In an Oct. 31 letter to then-acting Homeland Security Secretary Elaine Duke, Tillerson argued that conditions in Central America and Haiti had improved to the point that the TPS protections were no longer necessary.
But Duke was reluctant to end the protections and after consulting with a top aide decided that she was not comfortable with ending the immigrants’ TPS, the Post reported.
That prompted a frustrated phone call to Duke by White House chief of staff John Kelly, who had himself served atop DHS for the first six months of the Trump administration.

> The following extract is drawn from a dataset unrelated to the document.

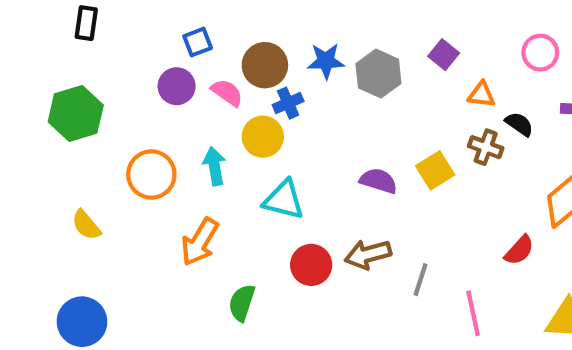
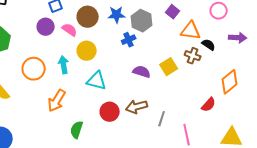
orange triangle: (481, 95) -> (191, 31), size x1.5
blue cross: (288, 103) -> (129, 40), moved

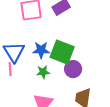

According to the Post, the Trump administration has so far canceled TPS for 195,000 Salvadorans, 46,000 Haitians and, most recently, 57,000 Hondurans. Some 273,000 U.S.-born children have parents from those countries covered under TPS.
Sen. Bob Menendez (N.J.), the top Democrat on the Senate Foreign Relations Committee, sent a letter to the GAO requesting an independent investigation into the administration officials’ actions, in which he said that Tillerson had deliberately disregarded the advice of career State Department officials.
“I am concerned that the Department of State, under then-Secretary of State Tillerson’s leadership, acted in a way that jeopardized U.S. national security and put at risk the physical safety of current beneficiaries of the Temporary Protected Status program,” Menendez wrote, according to the Post.